TASK ITEM: No pictures should be carried over. Output all other parts of the entries verbatim.

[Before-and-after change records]
____________

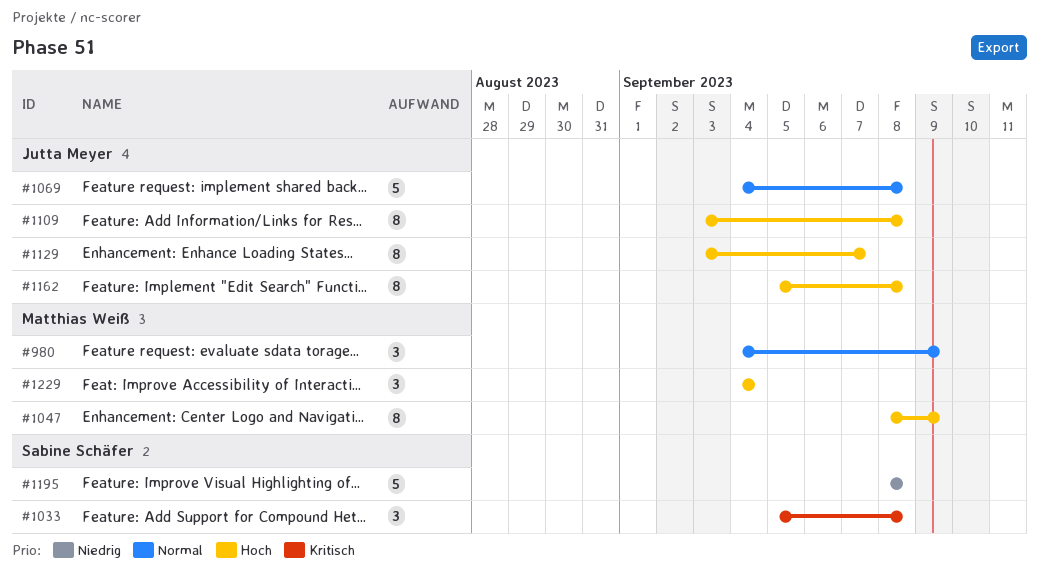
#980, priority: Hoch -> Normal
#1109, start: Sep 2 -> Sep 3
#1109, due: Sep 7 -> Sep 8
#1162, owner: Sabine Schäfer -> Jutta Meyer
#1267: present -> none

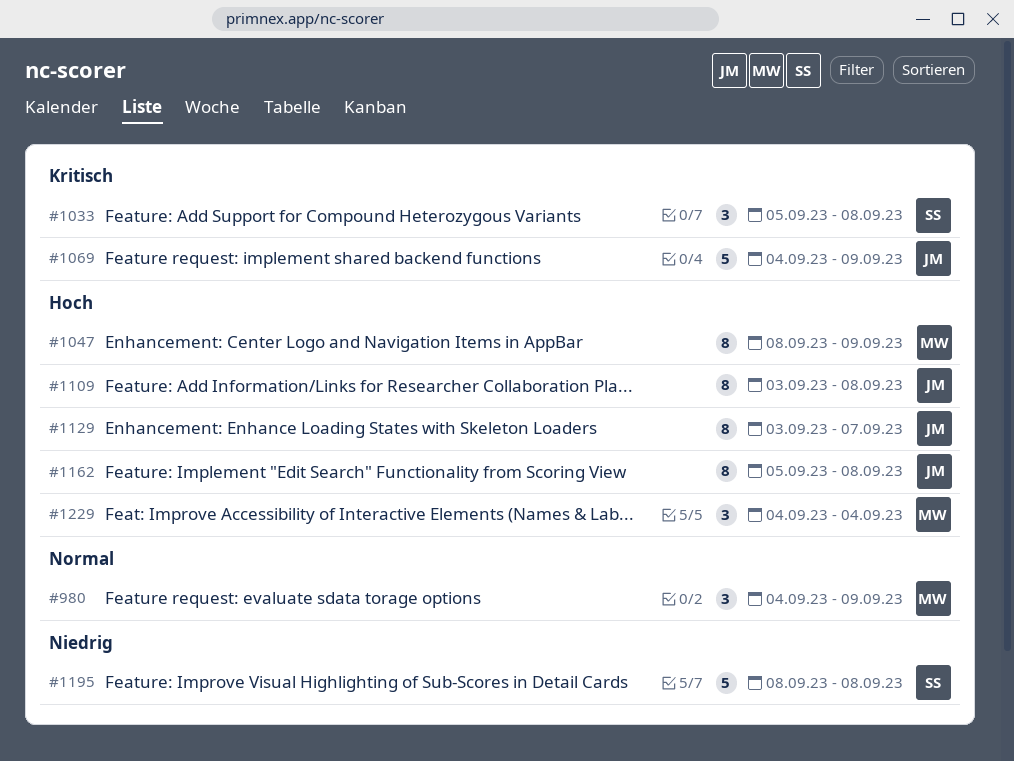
#1069, priority: Normal -> Kritisch
#1069, due: Sep 8 -> Sep 9

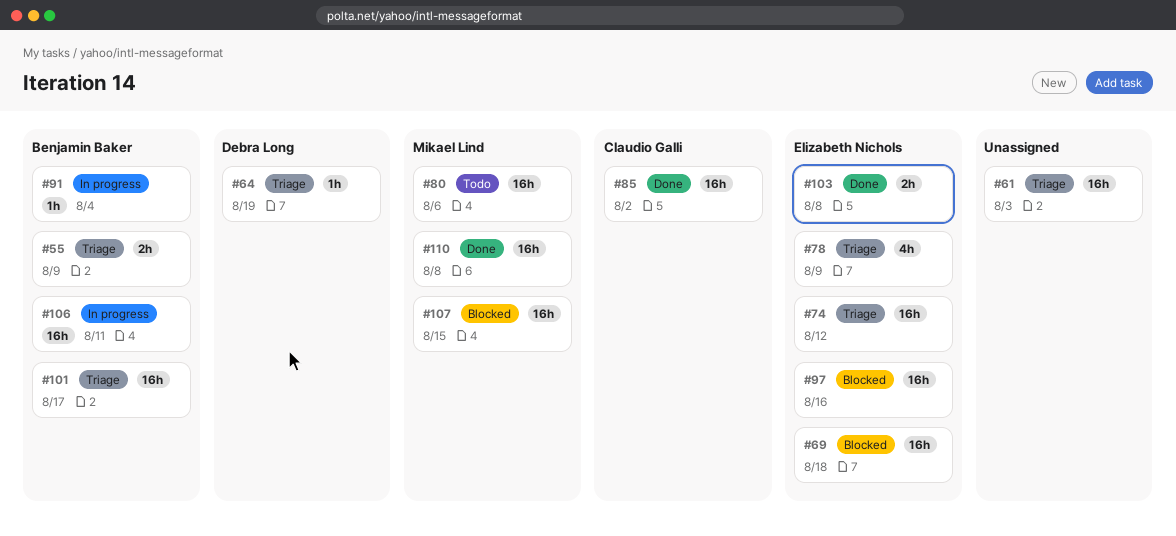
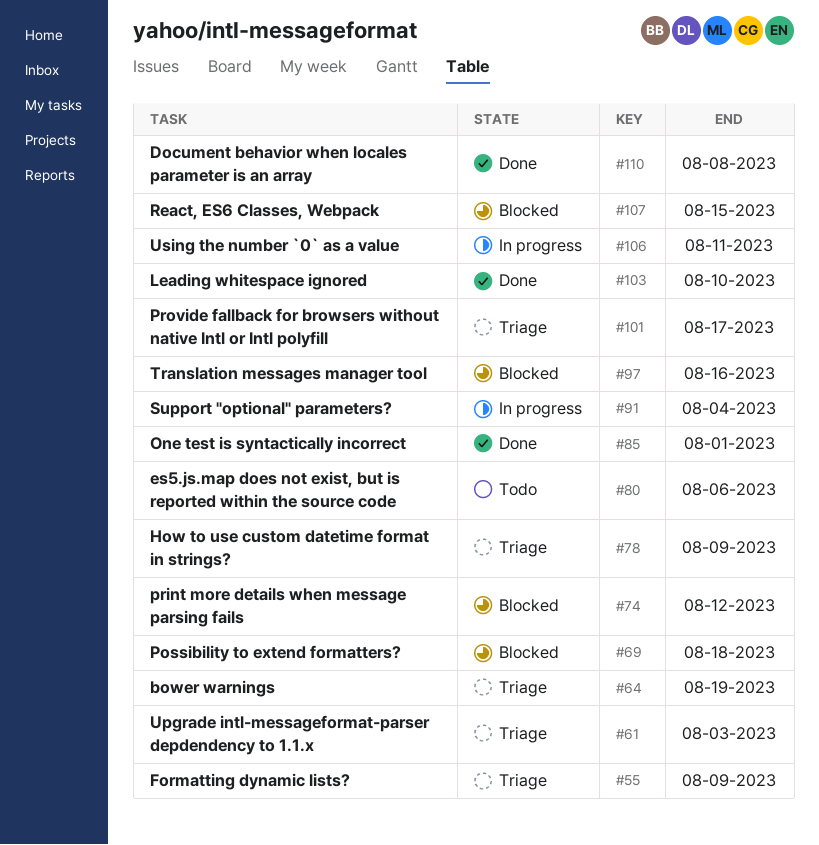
#74, status: Triage -> Blocked
#85, due: Aug 2 -> Aug 1
#103, due: Aug 8 -> Aug 10

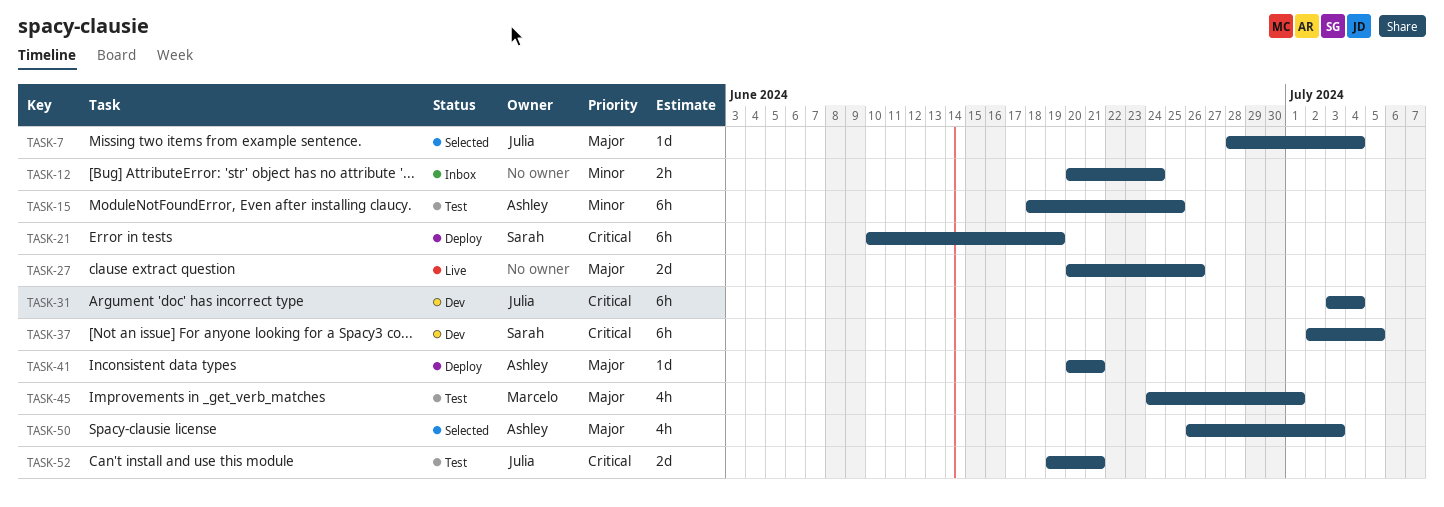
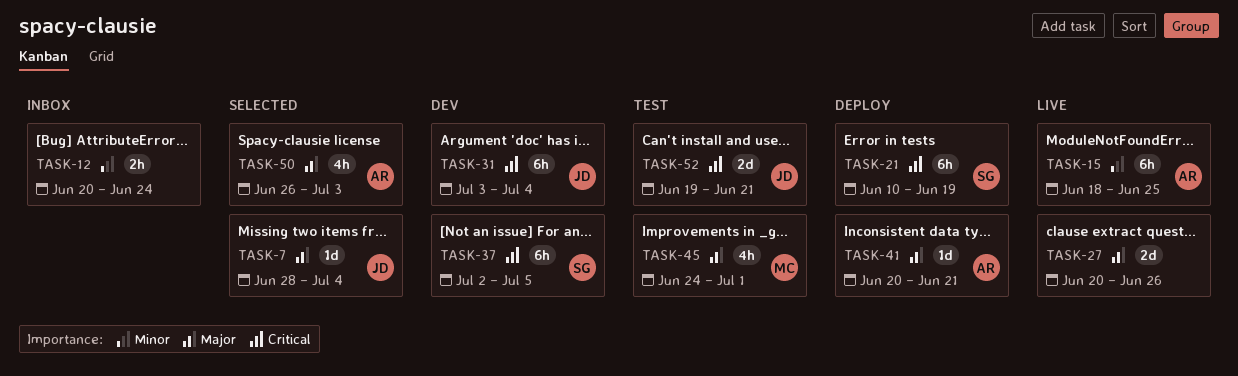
TASK-15, status: Test -> Live

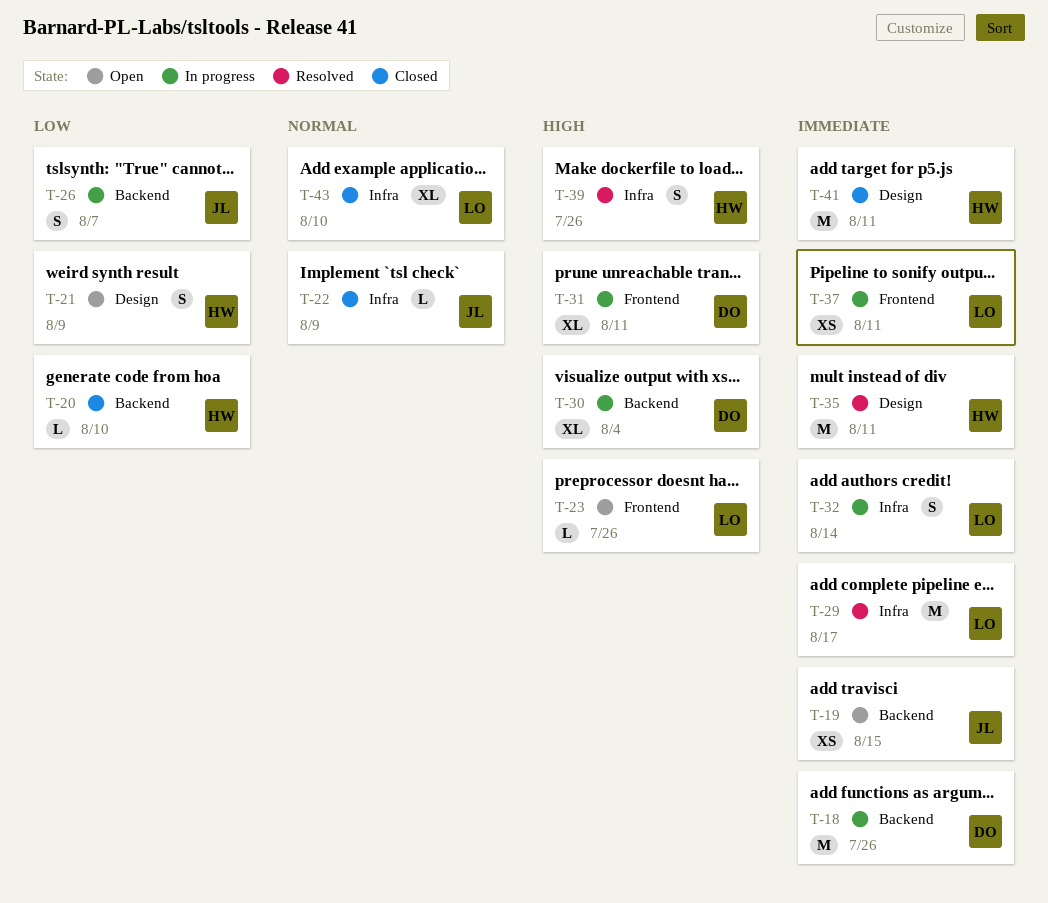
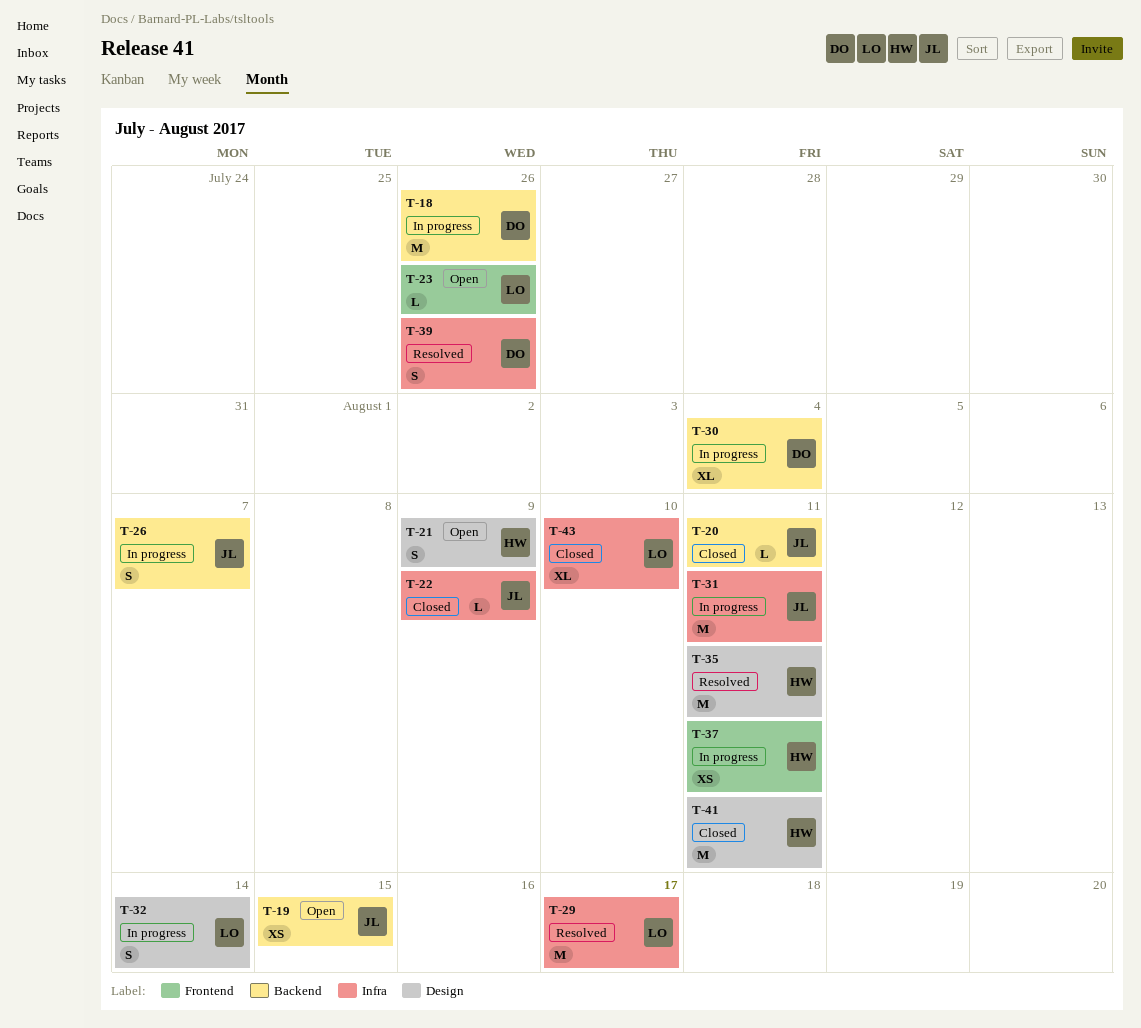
T-20, owner: HW -> JL
T-20, due: Aug 10 -> Aug 11
T-31, owner: DO -> JL
T-31, label: Frontend -> Infra
T-31, estimate: XL -> M
T-32, label: Infra -> Design
T-37, owner: LO -> HW
T-39, owner: HW -> DO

____________

TASK RESULT:
#980, priority: Hoch -> Normal
#1109, start: Sep 2 -> Sep 3
#1109, due: Sep 7 -> Sep 8
#1162, owner: Sabine Schäfer -> Jutta Meyer
#1267: present -> none

#1069, priority: Normal -> Kritisch
#1069, due: Sep 8 -> Sep 9

#74, status: Triage -> Blocked
#85, due: Aug 2 -> Aug 1
#103, due: Aug 8 -> Aug 10

TASK-15, status: Test -> Live

T-20, owner: HW -> JL
T-20, due: Aug 10 -> Aug 11
T-31, owner: DO -> JL
T-31, label: Frontend -> Infra
T-31, estimate: XL -> M
T-32, label: Infra -> Design
T-37, owner: LO -> HW
T-39, owner: HW -> DO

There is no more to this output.